Word for word, transcribe the lines below and drop the pictures.

(Text-based hardware design files)
________

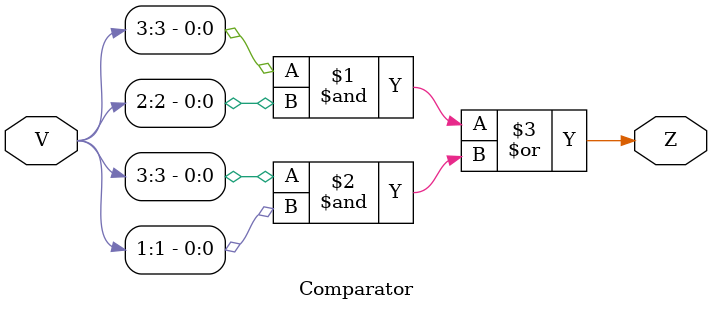
<source format=v>
module Comparator(V,Z);
	input [3:0] V;
	output Z;
	
	/*
		9를 기준으로 비교
		if, V = 1010(10)이라면  Z = (1 & 0) | (1 & 1) = 1
		    V = 1001(9)이라면 Z = (1 & 0) | (1 & 0) = 0	

	*/

	assign Z = (V[3]&V[2]) | (V[3]&V[1]);

endmodule
</source>
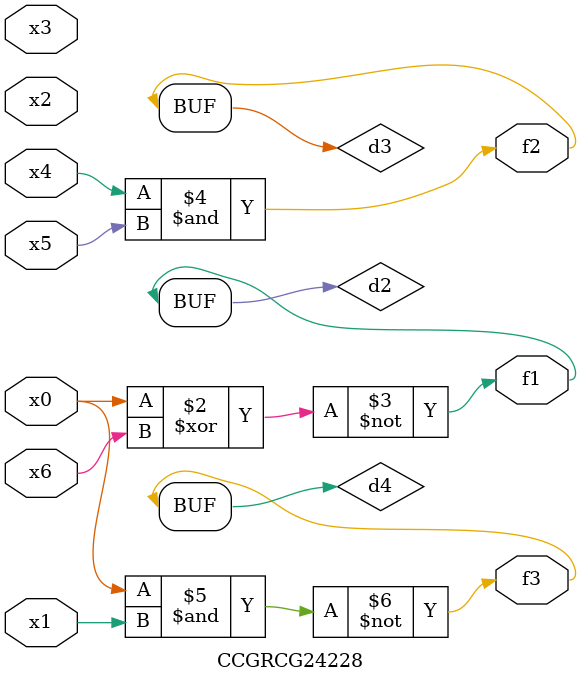
<source format=v>
module CCGRCG24228(
	input x0, x1, x2, x3, x4, x5, x6,
	output f1, f2, f3
);

	wire d1, d2, d3, d4;

	nor (d1, x0);
	xnor (d2, x0, x6);
	and (d3, x4, x5);
	nand (d4, x0, x1);
	assign f1 = d2;
	assign f2 = d3;
	assign f3 = d4;
endmodule

</source>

________

Exercise result:
<source format=v>
module Comparator(V,Z);
	input [3:0] V;
	output Z;
	
	/*
		9를 기준으로 비교
		if, V = 1010(10)이라면  Z = (1 & 0) | (1 & 1) = 1
		    V = 1001(9)이라면 Z = (1 & 0) | (1 & 0) = 0	

	*/

	assign Z = (V[3]&V[2]) | (V[3]&V[1]);

endmodule
</source>
<source format=v>
module CCGRCG24228(
	input x0, x1, x2, x3, x4, x5, x6,
	output f1, f2, f3
);

	wire d1, d2, d3, d4;

	nor (d1, x0);
	xnor (d2, x0, x6);
	and (d3, x4, x5);
	nand (d4, x0, x1);
	assign f1 = d2;
	assign f2 = d3;
	assign f3 = d4;
endmodule

</source>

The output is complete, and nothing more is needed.